Wednesday, August 10, 2016

Leverage & Expectations





One major factor in Honolulu's housing crunch is how distance makes everything expensive. That includes skilled construction labor:
Those in the business say it’s all about the potential risk of not having enough qualified workers to do the job. The construction labor pool is stretched thin. In the past year, construction jobs in Honolulu have increased by 16 percent, tied for the fifth-highest jump among U.S. metro areas, according to the Associated General Contractors of America. 
Contractors say that some of those workers are less productive, meaning a job might take longer or require more fixes. It might be hard just to find the requisite subcontractors to get the job done. 
During the lean years, experts say, contractors bid for jobs promising little or no profit just to keep people working. Now they are making sure that their costs are covered — and then some. In other words, they’re making healthy profits. 
Some may see this as gouging. But in a business very sensitive to the ups and downs of the business cycle, contractors see it as a case of making hay while the sun shines.
“I don’t think anyone is doing it maliciously or greedily,” said Dan Jordan, co-owner of Honolulu Builders.
John Hill, Honolulu Civil Beat


Beijing is getting diplomatic leverage out of Taiwan's itinerant ATM scammers. Despite recent court rulings, African countries who arrest the fraudsters are deporting them to mainland China, regardless of whether they can convict them or not. As a result Taipei's diplomats are on the defensive:
“The ministry will not protect any bad guys, but in this case, the suspects were acquitted by a local court [in Kenya] and ordered deported back to Taiwan,” Department of West Asian and African Affairs Director-General Chen Chun-shen (陳俊賢) told a news conference in Taipei yesterday. 
Chen said that if the ministry did not endeavor to protect the five Taiwanese who were deported to China on Sunday after being acquitted by a Kenyan court, it would create a dangerous precedent that might encourage Beijing to abduct any Taiwanese suspected of wrongdoing anywhere in the world. 
It could happen to anyone, including you and me, and lead to a severe infringement of Taiwanese people’s human rights, Chen said. 
“Given that there are millions of Taiwanese who travel overseas each year ... the ministry has to safeguard their safety and human rights while they are abroad,” Chen said.
Stacy Hsu, Taipei Times


Australia's offshore detention scheme for asylum seekers has been losing the public opinion wars, and now it's losing in contractors' boardrooms as well. It would seem draconian border controls are bad for business, in more ways than one:
Confronted with mounting risks and liabilities, Ferrovial, the Spanish multinational that runs the camps on Nauru and Manus, has committed not to retender when its current contract expires.
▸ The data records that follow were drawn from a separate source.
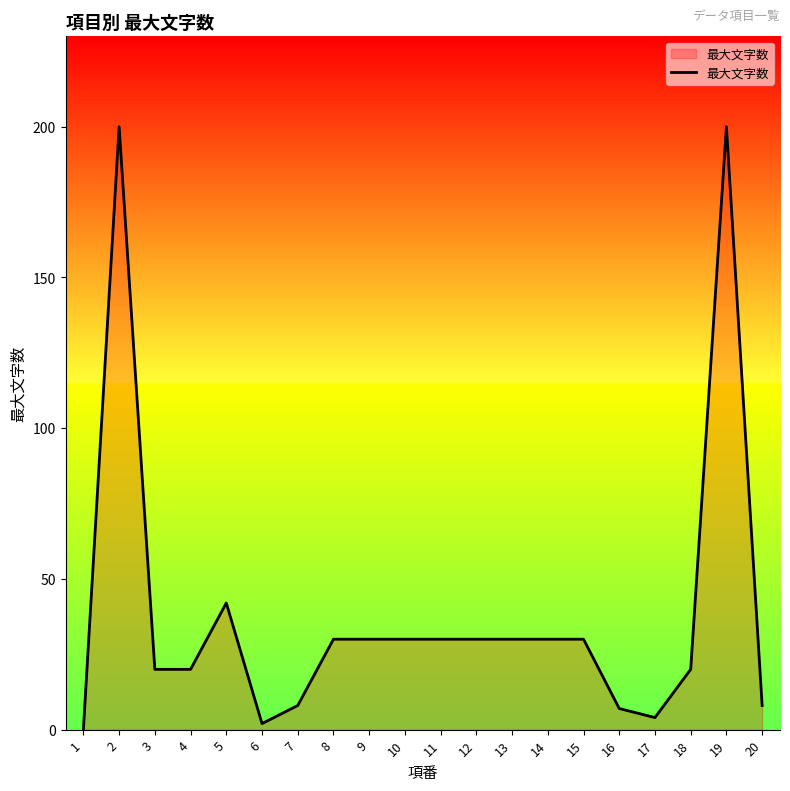

Which category has the lowest value across all series?

1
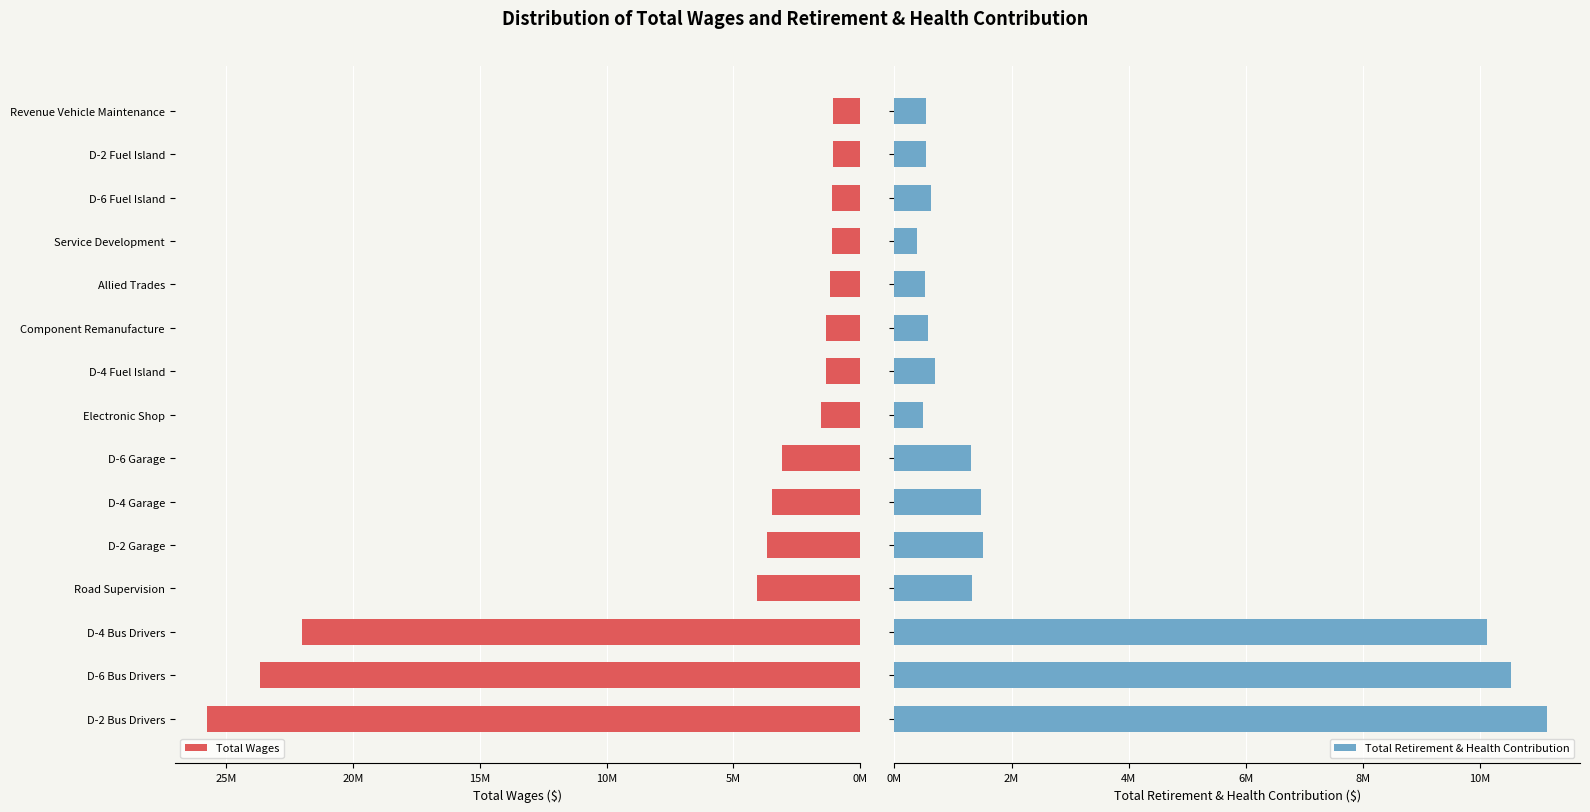

The Total Wages series shows 2263353 at Road Supervision. True or false?

False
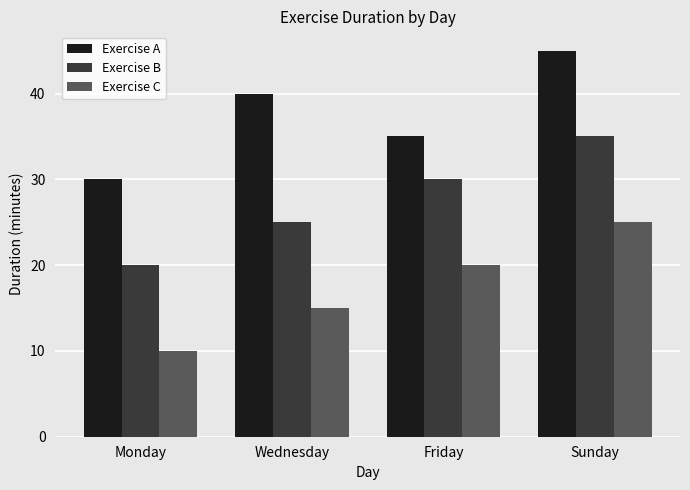

The value of Exercise C at Sunday is 25. True or false?

True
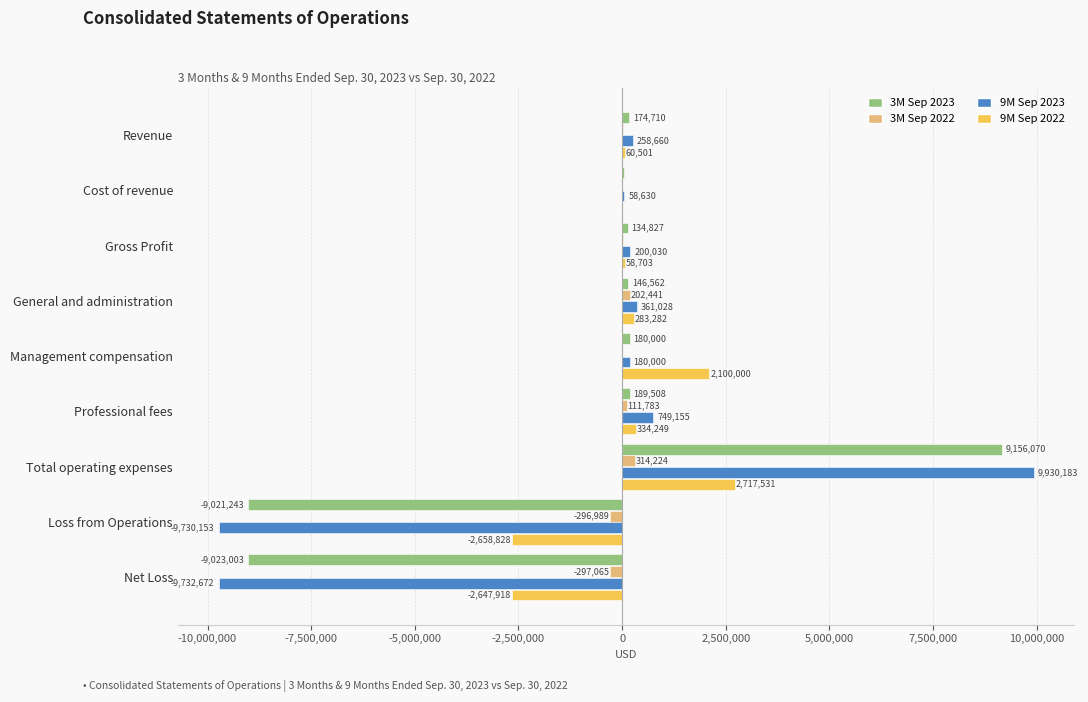

Where is 3M Sep 2022 nearest to the value 8579?

Cost of revenue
The contract was to end in February next year, but the Australian government recently extended it for a further eight months. Now Ferrovial must either exit the camps, or become mired in material risk – including operational uncertainty, exposure to legal action and the devastation of its reputation – until October 2017.
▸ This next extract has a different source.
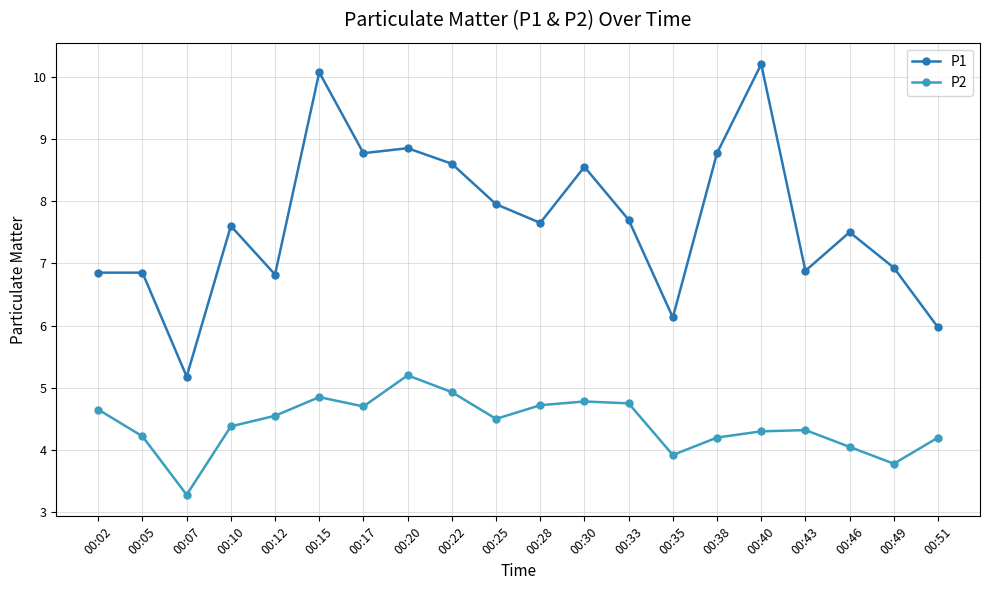

True or false: P1 and P2 intersect in this chart.

False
Ferrovial’s financial stakeholders have also come under fire. A recent reportreleased by the Human Rights Law Centre and GetUp’s No Business in Abuse campaign reveals the global banks and corporate investors linked to the offshore camps through their relationship with Ferrovial, and calls on them to take immediate action to end the business relationships that associate them with gross human rights abuse.

Already the Norwegian Central Bank, which holds a stake in Ferrovial, has acknowledged the potential for an ethical problem and referred the issue to Norway’s Council on Ethics for an independent judgment. This response will sound a warning to Ferrovial’s prospective successors: business in abuse will hurt you.

Ferrovial’s decision to walk away ought to deter any company considering profiting from human suffering. The government’s decision to unilaterally extend the offshore contract despite Ferrovial’s clear indication that it does not want to continue its work in the camps certainly suggests that the market is not crowded with contractors eager to step into Ferrovial’s shoes.
Rachel Ball & Daniel Webb in The Guardian


Finally, Deutsche Welle interviewed the new UN Rapporteur for North Korea, who's already managing expectations:
Your predecessor, Marzuki Darusman, was not allowed into North Korea while he served as rapporteur. Why should things be any different once you take over? 
It wasn't only Marzuki, but also his predecessor, Vitit Muntarbhorn, who couldn't visit the country - and don't forget that there are some UN agencies working inside the country, including UNDP, UNICEF, and WHO. 
In my view, the question is not whether there is now any difference. The point is to be alert and ready for any available opportunity for dialogue and cooperation. What I would like to see, to start with, is that the authorities open themselves up more. I am blind neither to the results of different strategies that have been implemented for years, nor to the DPRK's stances and maneuvers. 
I was the special rapporteur for Myanmar from 2008 to 2014. The country, which was ruled by a military junta for about 40 years until 2011, decided to cooperate with me and opened itself for me to visit, which I did, nine times. 
There are some parallels between the situation in Myanmar and the one in North Korea, but of course there are also differences.